After the scientists' conference, Saenz and her husband, a local surgeon, traveled to Europe at their own expense to meet with Morfin, by then sabbatical in Morocco. He signed an affidavit affirming the initial results' authenticity, but said more tests were needed.
"There was some confusion at the meeting," said Dr. Godfrey Oakley, chief of CDC's birth defects branch. He said that prior to the meeting, Morfin's successor had told CDC that the initial tests were positive for zeranol "but when the tests were cleaned up, the samples were no longer positive."
Oakley said that the CDC also questioned Saenz's results because of a zeranol analysis on the children's blood that a Minnesota researcher performed for the CDC in May. He said that after the September conference, the CDC decided to perform new tests in its own laboratory. These tests found zeranol present.
The CDC's Cordero said the new tests "were in the process of being done while the September meeting was going on."
Zeranol is manufactured by International Minerals and Chemical Corp. of Terre Haute, Ind.
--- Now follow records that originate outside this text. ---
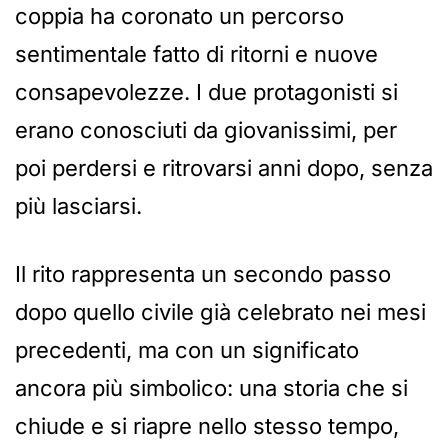
coppia ha coronato un percorso
sentimentale fatto di ritorni e nuove
consapevolezze. I due protagonisti si
erano conosciuti da giovanissimi, per
poi perdersi e ritrovarsi anni dopo, senza
più lasciarsi.
Il rito rappresenta un secondo passo
dopo quello civile già celebrato nei mesi
precedenti, ma con un significato
ancora più simbolico: una storia che si
chiude e si riapre nello stesso tempo,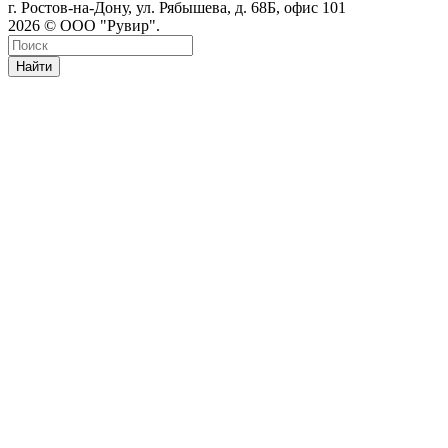
г. Ростов-на-Дону, ул. Рябышева, д. 68Б, офис 101
2026 © ООО "Рувир".
Найти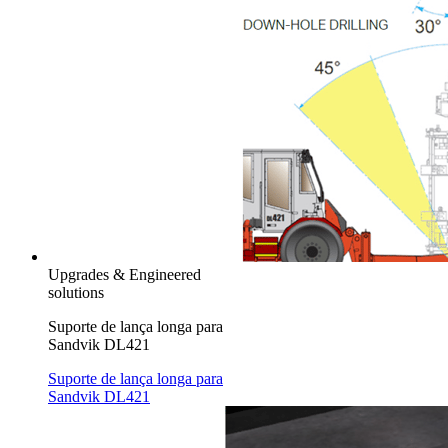
Upgrades & Engineered
solutions
Suporte de lança longa para
Sandvik DL421
Suporte de lança longa para
Sandvik DL421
Pellets retail for about $2 each, and two to three pellets are implanted under the ears of cattle and sheep. Growers are supposed to withdraw the pellets 60 days before animals are marketed, but the USDA's Montgomery said the government does not check to see if this is done.
"We don't have control over the livestock before they get to the federal plants," he said. "That's done largely through education programs with farmers, depending on them to follow the instructions on the implant or feed."
There are about 22 federally inspected livestock and poultry plants in Puerto Rico and about 80 processing plants that receive meat from the United States, South and Central America and elsewhere, Montgomery said.
Saenz charged yesterday the CDC was trying to block an investigation into the public health problem by the National Institutes of Health, which is planning to fly 15 of the affected Puerto Rican children here for examination this month and in January.
Oakley confirmed that he had asked Dr. Ora Pescovitz of the Developmental Endocrinology Branch of the National Institute of Child Health and Human Development not to bring children in unless a new CDC commission assigned to the problem chose the cases to study.
"I thought a better way to select her patients is to have them go through the committee," Oakley said. "It's a complicated situation. It would be better to use this expert committee to standardize the definition of premature thelarche breast development ."
Oakley said that he and Pescovitz had not reached agreement on whether she should proceed with her study of the affected children.